Even worse, carbon capture does nothing to reduce the “upstream” emissions produced when fossil fuels are extracted, transported, and processed. The fossil fuel production that carbon capture is intended to prolong would thus continue emitting climate-warming emissions into the atmosphere entirely unabated, accelerating the climate crisis for generations.
A better pathway
Ultimately, Big Oil’s push for carbon capture comes at a critical juncture for our planet’s future. As Kentucky, Puerto Rico, and Florida wearily rebuild communities devastated by fossil fuel-exacerbated disasters, climate science experts warn that failing to limit global warming to 1.5 degrees Celsius could lead to global cataclysm: runaway ice melts, ocean current disruption, and an exponential increase in the severity and frequency of extreme weather events, like flooding, wildfires, hurricanes, and drought.

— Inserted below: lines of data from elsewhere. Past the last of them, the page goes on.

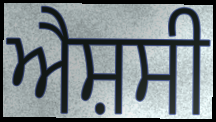
ਐਸ਼ਸੀ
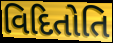
વિદિતોતિ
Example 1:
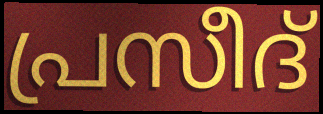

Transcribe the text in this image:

പ്രസീദ്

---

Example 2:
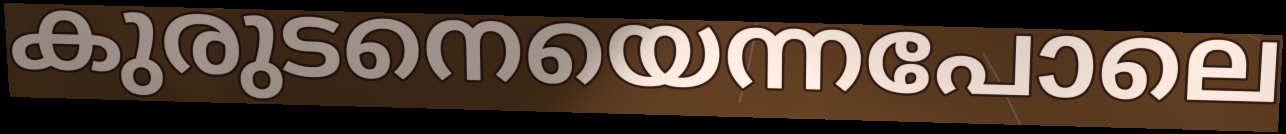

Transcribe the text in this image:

കുരുടനെയെന്നപോലെ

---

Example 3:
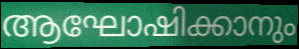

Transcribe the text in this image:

ആഘോഷിക്കാനും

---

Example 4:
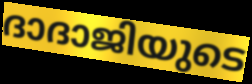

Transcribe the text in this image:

ദാദാജിയുടെ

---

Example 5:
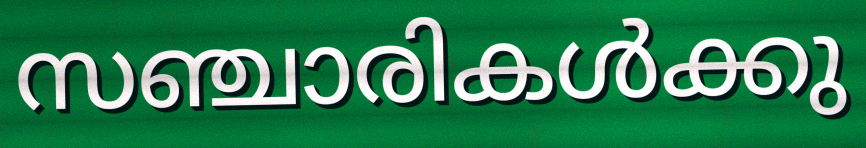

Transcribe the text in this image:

സഞ്ചാരികൾക്കു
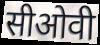
सीओवी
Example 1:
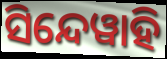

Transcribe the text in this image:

ସିନ୍ଦେୱାହି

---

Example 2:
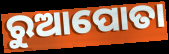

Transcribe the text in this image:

ରୁଆପୋତା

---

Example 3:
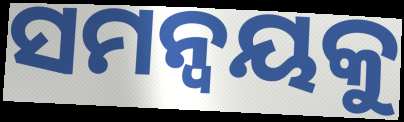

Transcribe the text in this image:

ସମନ୍ବୟକୁ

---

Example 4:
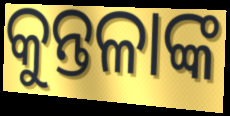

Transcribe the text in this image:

କୁନ୍ତଳାଙ୍କ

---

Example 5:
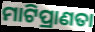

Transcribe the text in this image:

ମାଟିପ୍ରାଣତା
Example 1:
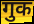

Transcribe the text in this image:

गुक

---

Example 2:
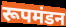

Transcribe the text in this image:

रूपमंडन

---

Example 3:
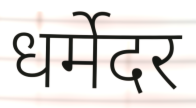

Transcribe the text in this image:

धर्मेदर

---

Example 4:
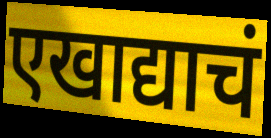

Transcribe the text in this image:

एखाद्याचं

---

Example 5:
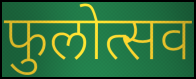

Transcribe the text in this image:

फुलोत्सव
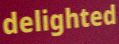
delighted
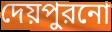
দেয়পুরনো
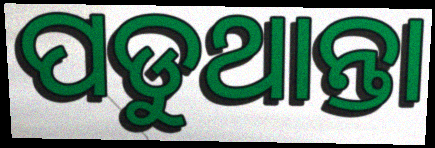
ପଡୁଥାନ୍ତା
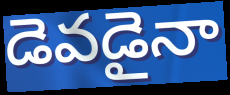
డెవడైనా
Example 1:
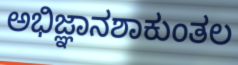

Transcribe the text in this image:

ಅಭಿಜ್ಞಾನಶಾಕುಂತಲ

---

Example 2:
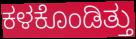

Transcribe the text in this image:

ಕಳಕೊಂಡಿತ್ತು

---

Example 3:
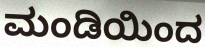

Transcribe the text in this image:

ಮಂಡಿಯಿಂದ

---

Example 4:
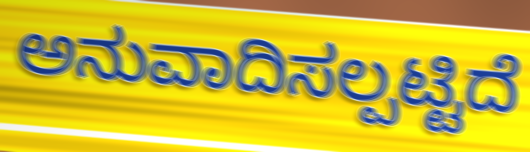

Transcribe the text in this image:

ಅನುವಾದಿಸಲ್ಪಟ್ಟಿದೆ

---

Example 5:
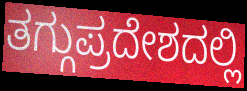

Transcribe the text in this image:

ತಗ್ಗುಪ್ರದೇಶದಲ್ಲಿ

A forthcoming decarbonization pathway, produced for the Ohio River Valley Institute by Strategen Consulting, describes how the historically fossil fuel-dependent region of Western Pennsylvania could slash its carbon emissions by at least 94% by 2035 with an accelerated transition to clean energy. By shuttering coal- and gas-fired power plants, rapidly deploying renewable energy generation, and investing in energy efficiency upgrades, the ten-county region sets the 1.5 degree Celsius target within reach, all while cutting costs and creating jobs far more effectively than pathways based on carbon capture and continued fossil fuel use.
In the meantime, the fossil fuel industry will continue to push deceitful messaging to maintain its bottom line. It’s up to us to stay wary of empty net-zero pledges and false climate solutions, like carbon capture and storage, and advance a true energy transition that will yield shared prosperity for all.